If there was one thing that riled Esther it was her gravel driveway. It was full of weeds.

“Look,” she said to her husband Darren, “they might want organic gardens but the weeds in the gravel are a shocking sight. Can you get up early, before anyone is about, and under cover of darkness spray with weed killer? If we’re careful no one will know it’s not organic.”

“I’ve done it!” declared Darren one morning. “Those weeds will frizzle up and die. While I was at it, I sprayed all those weeds in the gardens as well. That should save you a lot of time.”

2195. I plead innocence

Sometimes, Your Honour, one gets up in the morning and one has no idea of the dramatic events that will unfold even before one has a mid-morning coffee.

Honestly, I had no idea when I got out of bed on that Thursday that I would stab my wife to death with the kitchen carving knife even before we had breakfast. Usually we do the dishes in the evening after dinner, but on this occasion the dishes weren’t done. We had had a little disagreement the night before and my wife had stormed off to the sitting room to watch some facile television program which is what she usually does. I went to the computer and looked up things about nothing. If we hadn’t had the disagreement we wouldn’t have been doing the dishes the next morning and I wouldn’t have been drying the carving knife and spontaneously plunging it into her bosom.
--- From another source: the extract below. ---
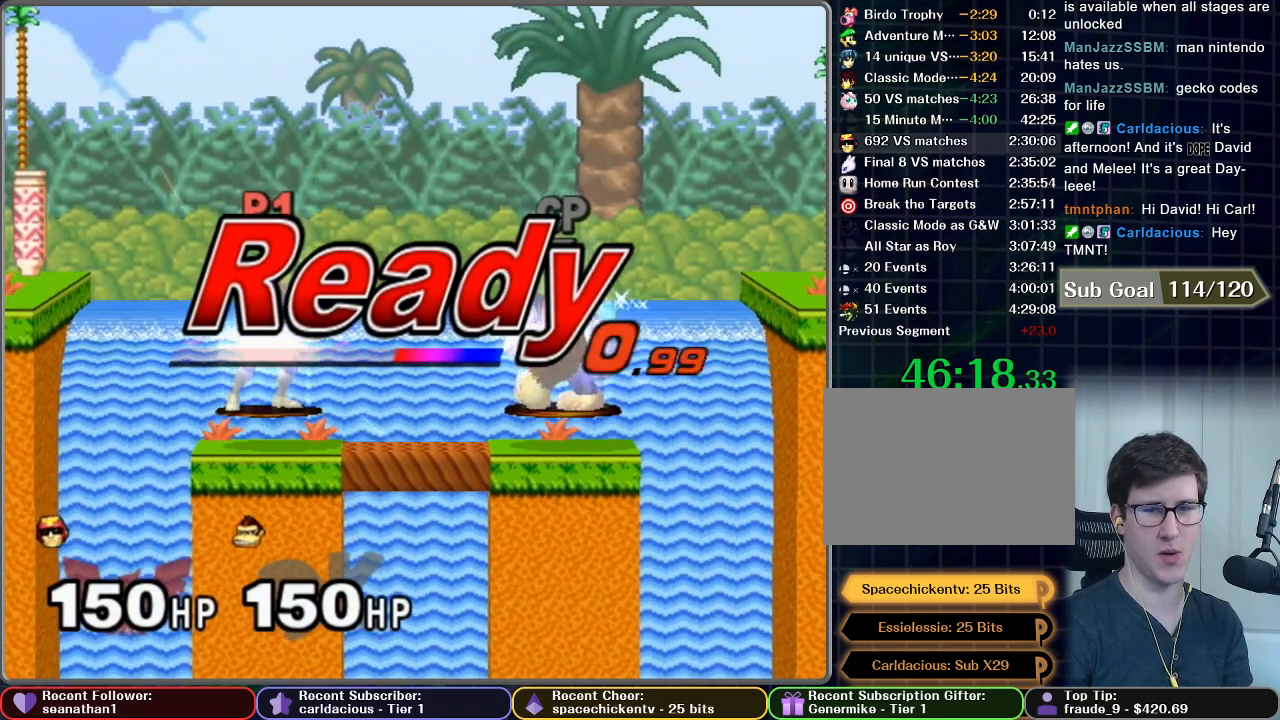
{"buttons": [], "left_stick": "center", "right_stick": "center", "button_events": []}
I’m not telling you this to get off the charge that my wife is dead, but I have no idea why such an event happened. I was going to spend the morning in the garden. She was going to town to buy a knitting pattern to make gloves for the grandchildren. And suddenly, WHAM, I had stabbed her. So it wasn’t at all premeditated. It is an unexplainable action for which I would plead leniency.

I believe the claims made by the detectives are false. Someone must have planted something. I certainly wouldn’t have typed into the search engine: What is the most effective place to stab someone dead with a carving knife?